After 1961, Hearne busied himself teaching, working for the government, writing plays and commentaries for radio and television, and producing a regular newspaper column in one of the leading daily papers of Jamaica. His articles appeared in Public Opinion, News Week, New Statesman, Nation, Pagoda, and Spotlight. Several of his radio plays were aired by the British Broadcasting Corporation (BBC). Between 1962 and 1992 Hearne served as director of the Creative Arts Center at the University of the West Indies, and as chair of the Institute of Jamaica. He also taught for short periods at several universities in Canada and the United States.

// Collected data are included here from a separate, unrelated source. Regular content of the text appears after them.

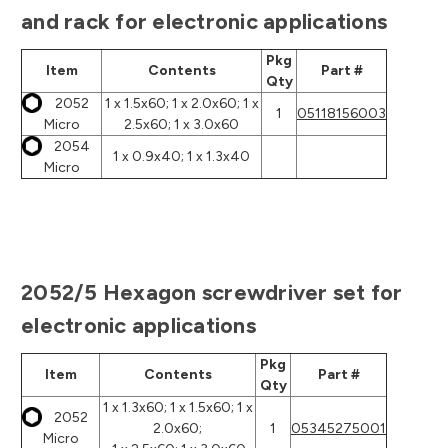
and rack for electronic applications
Pkg
Item
Contents
Part #
Qty
2052
1 x 1.5x60; 1 x 2.0x60; 1 x
1
05118156003
Micro
2.5x60; 1 x 3.0x60
2054
1 x 0.9x40; 1 x 1.3x40
Micro
2052/5 Hexagon screwdriver set for
electronic applications
Pkg
Item
Contents
Part #
Qty
1 x 1.3x60; 1 x 1.5x60; 1 x
2052
2.0x60;
1
05345275001
Micro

In 1969 Hearne collaborated with fellow journalist Morris Cargill to write a novel of international intrigue under the pseudonym John Morris. Set in Jamaica, Fever Grass was the first of three such collaborations. Hearne's final novel, The Sure Salvation, appeared in 1981. This was a historical novel dealing with slavery and the slave trade, and it revealed much of the creative power that exemplified his earlier novels. Hearne retired from the University of the West Indies in 1992, and he died on December 12, 1994.
See also Literature of the English-Speaking Caribbean
Bibliography
Jones, Joseph, and Johanna Jones. Authors and Areas of the West Indies. Austin, Tex.: Steck-Vaughn, 1970.
Ramchand, Kenneth. The West Indian Novel and Its Background. London: Faber and Faber, 1970.
Ramchand, Kenneth. West Indian Narrative: An Introductory Anthology, rev. ed. London: Nelson Caribbean, 1980.